Quaife R4 GTS
- Category: GT1
- Designer: RT Quaife Engineering Ltd
- Production: 1998

Technical specifications
- Chassis: Steel tube frame
- Suspension: Double wishbone push-rod activated coil springs over anti-shock absorbers, anti-roll bar
- Engine: Ford V8 naturally aspirated, rear mid-mounted
- Transmission: Quaife 6-speed sequential manual
- Tyres: Dunlop

Competition history
- Notable drivers: Mike Quaife
- Debut: Silverstone 1998
| Races | Wins | Podiums | Poles |
| 14 | 0 | 0 | 0 |

= Quaife R4 GTS =

British race car

The Quaife R4 GTS is a grand tourer-style race car designed and built by Quaife Engineering. Built to GT1 regulations, it contested select rounds of the British GT Championship in 1998, 1999, and 2001 as a technology demonstrator for the company's drivetrain products. The R4 GTS is significant for being one of three four-wheel drive GT1 race cars ever produced, the others being its immediate predecessor and the Bugatti EB 110.

== History ==
Beginning in 1996, Quaife Engineering entered the British GT Championship with a heavily modified Ford Escort Cosworth in the GT1 class.
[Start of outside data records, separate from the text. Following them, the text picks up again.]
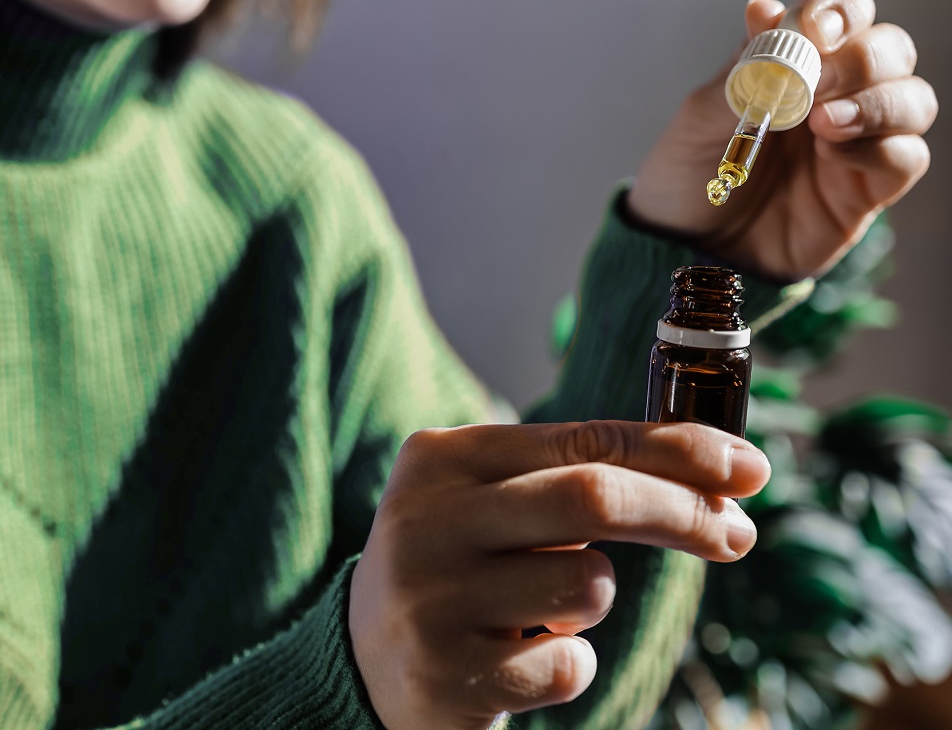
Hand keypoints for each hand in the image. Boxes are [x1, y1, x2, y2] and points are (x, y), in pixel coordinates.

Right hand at [348, 421, 770, 728]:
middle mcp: (428, 519)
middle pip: (593, 497)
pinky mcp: (448, 673)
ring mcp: (433, 598)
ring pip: (587, 585)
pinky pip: (568, 664)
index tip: (748, 468)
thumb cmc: (458, 564)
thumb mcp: (490, 500)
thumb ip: (571, 476)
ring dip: (593, 599)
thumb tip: (716, 480)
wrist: (365, 657)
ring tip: (543, 609)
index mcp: (442, 458)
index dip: (679, 451)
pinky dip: (567, 662)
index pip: (582, 440)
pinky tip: (517, 658)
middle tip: (737, 535)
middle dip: (682, 513)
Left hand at [627, 0, 936, 281]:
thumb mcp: (698, 121)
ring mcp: (856, 144)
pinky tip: (833, 156)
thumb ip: (741, 72)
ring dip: (879, 102)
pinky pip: (907, 158)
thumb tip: (764, 10)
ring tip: (824, 123)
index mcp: (794, 66)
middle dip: (862, 59)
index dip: (840, 10)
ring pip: (913, 99)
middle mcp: (835, 97)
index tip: (814, 27)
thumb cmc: (688, 179)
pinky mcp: (866, 191)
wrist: (685, 248)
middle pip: (891, 50)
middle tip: (817, 83)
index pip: (843, 14)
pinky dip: (880, 149)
Fitted with Quaife's proprietary drivetrain technology, the four-wheel drive Escort contested the championship as a promotional exercise and as an engineering testbed for Quaife's racing products. From 1998 onwards, Quaife retired the Escort and announced a custom GT1 machine designed completely in-house. In order to comply with GT1 homologation requirements, which mandated the production of at least one road legal chassis, Quaife built a single road car in addition to the race car.

Driven by company owner Mike Quaife at all rounds, the R4 GTS achieved a best result of 7th overall on one occasion but struggled to compete against factory machinery including the McLaren F1 GTR, the Porsche 911 GT1, and the Lister Storm GTL. After attempting a majority of races in 1998 and 1999, the R4 GTS made three appearances in 2001 before being quietly retired.